09-25-2010 07:00 PM
dear all,
i am using a CoolSnap HQ camera with a sony ICX285 interline CCD.
I would like to read out the first pixel line just above the serial register (so the ROI is: [0, 1391, 0, 1]) at a high frame rate (1ms expo, 2ms wait before next frame).
We have an old software (without sourcecode), that is able to perform this, as we can see from the logs taken from the camera expo and readout TTL output signals.
The problem is that we can't find a configuration for the camera to do the same at the same frame rate in our own code.
We wrote a code (C + PVCAM 2.6) that instructs the camera to wait for a TTL Trigger (bulb signal) and read out the line we need (and of course sets up other camera parameters that we beleive to be appropriate). The camera receives the high TTL signal, start the 1ms exposure, finishes OK after 1 ms (our TTL trigger now goes to low), after a few microseconds, read out begins (the line we need is just above the serial register, so its fast), readout also finishes after a few microsecs, and then, (after ~1ms) when receiving the new trigger signal from the NIdaq card, it simply refuses to start the new exposure and the new readout. It waits 14-15 ms after every succesfull readout before reacting to the next trigger signal.
So, we the old software, it looks like this: EXPO(1ms)->~100microsecs->READOUT(~100 microsecs)->~1ms->EXPO........
With ours, its: EXPO(1ms)->~100microsecs->READOUT(~100 microsecs)->ignoring TTL for about 14ms->EXPO......
So basically our frame rate is tha same as if we were reading out the topmost pixel line, the furthest from the serial register.
The reason for this seems to be, that we are unable to tell the camera to stop pulling lines down from the CCD into the serial register after the first line is read out, and enter IDLE state and "listen" for the next bulb.

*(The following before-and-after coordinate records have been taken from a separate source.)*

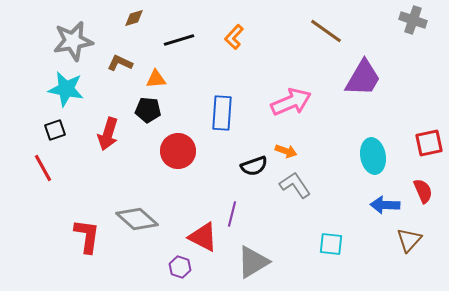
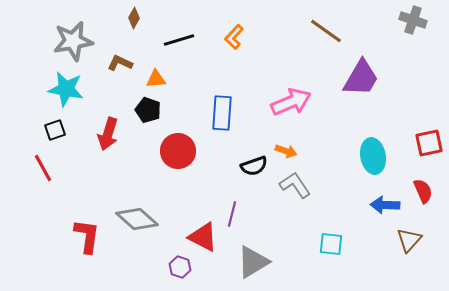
brown diamond: rotated 45 degrees counterclockwise
purple trapezoid: moved 2 px left
black pentagon: rotated 15 degrees clockwise
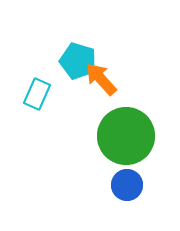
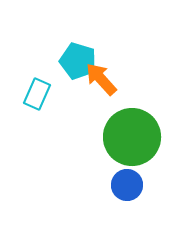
green circle: moved 6 px right, 1 px down
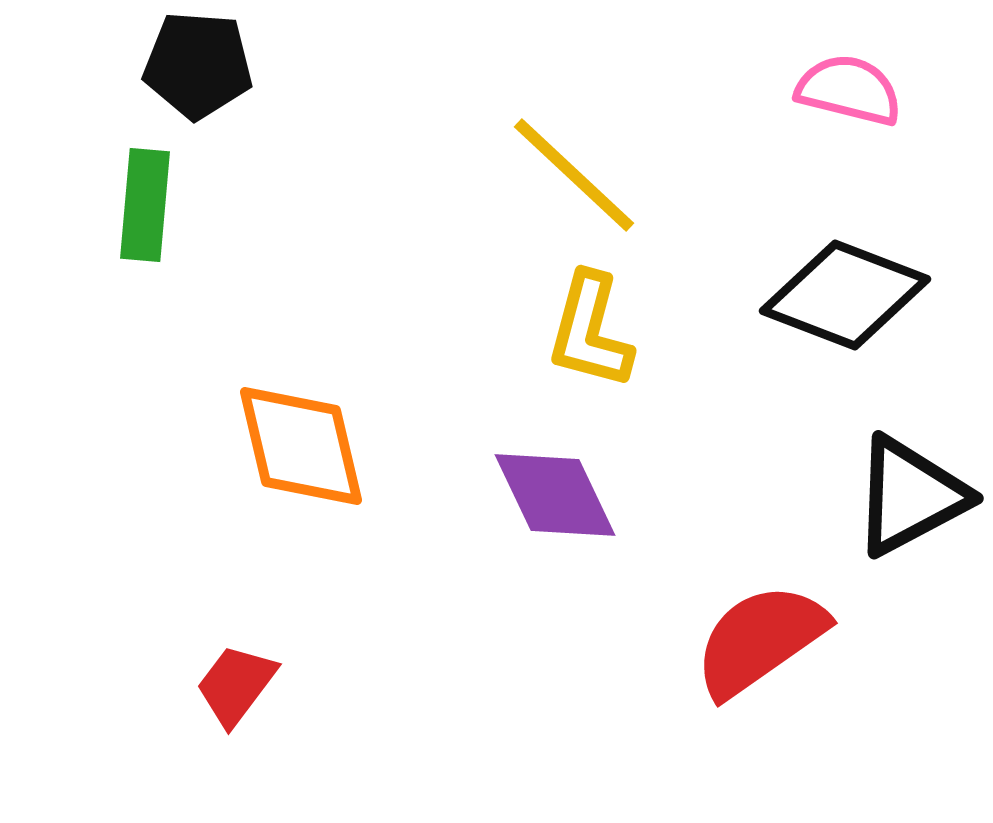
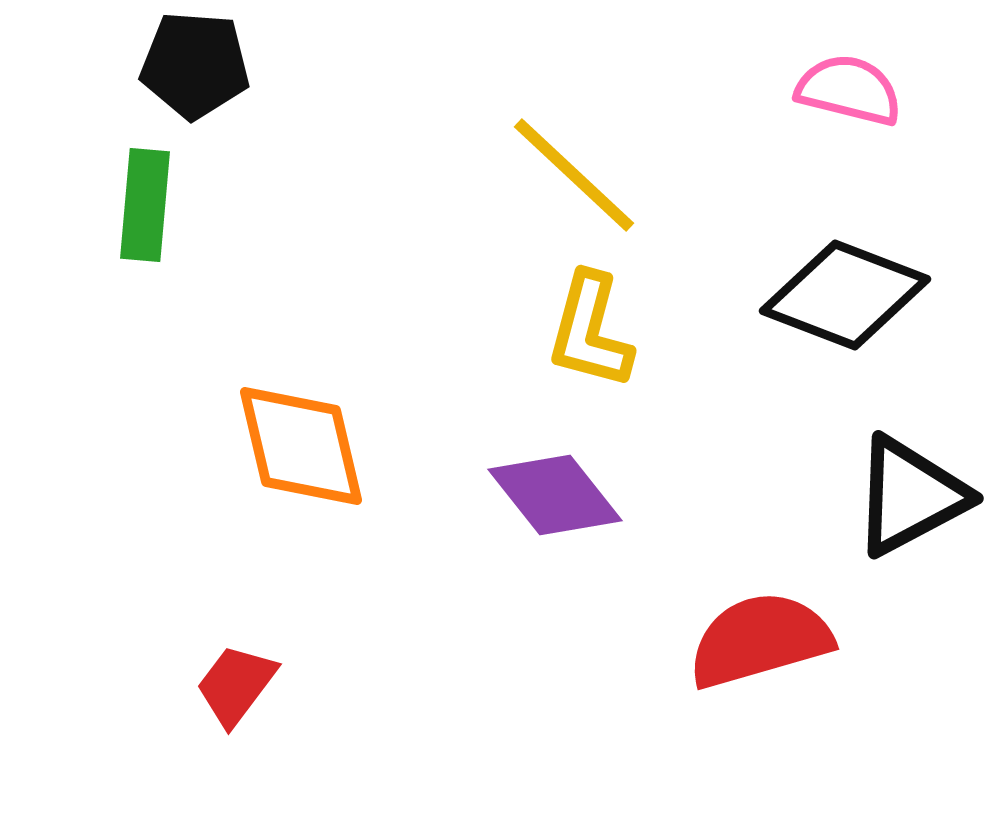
black pentagon: moved 3 px left
purple diamond: rotated 13 degrees counterclockwise
red semicircle: rotated 19 degrees clockwise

What are we missing ? Thank you in advance
10-11-2010 10:41 AM
Hallo,
I have almost the same problem. I'm using OMA V detector from Roper Scientific and wrote a code (C++ with PVCam 2.7.6 library) to detect and save spectra from the detector. You can use to modi to come along with your problem:
Number one:
Receiving TTL-signals I use the PCIe-Card 6321 from National Instruments to detect the negative edge to start the exposure (so called TIMED_MODE in PVCam). Then wait for next TTL-Signal an so on. This works basically fine, because you can set pulse length and pause times long enough to detect every single TTL-signal.
Number two:
The OMA V detector is recieving TTL-signals directly and starts the exposure (so called STROBED_MODE in PVCam). Here comes a problem. The controller of the OMA V detector or another controller is too slow to detect every TTL-signal. So you miss some measurements or another worse case: your software is waiting for e.g. 100 TTL-signals, but your camera only got 90 and your software is captured and while-loop or for-loop.
I've tried both. The last one doesn't work well in my case, because my detector seems to be too slow and loses up to several 100 measurement in a mapping of about 50000 measurements. The first one using the PCIe-Card 6321 from NI is in my case also a problem. It has negative effects on the exposure time of my detector --> they vary (like zigzag-patterns) and can drop under the presetted exposure time - quite strange. I really don't know why... perhaps problems by using two drivers/libraries (one from NI --> NI-DAQmx and RoperScientific --> PVCam) .
So, can you tell me which card do you use to detect your TTL-signals?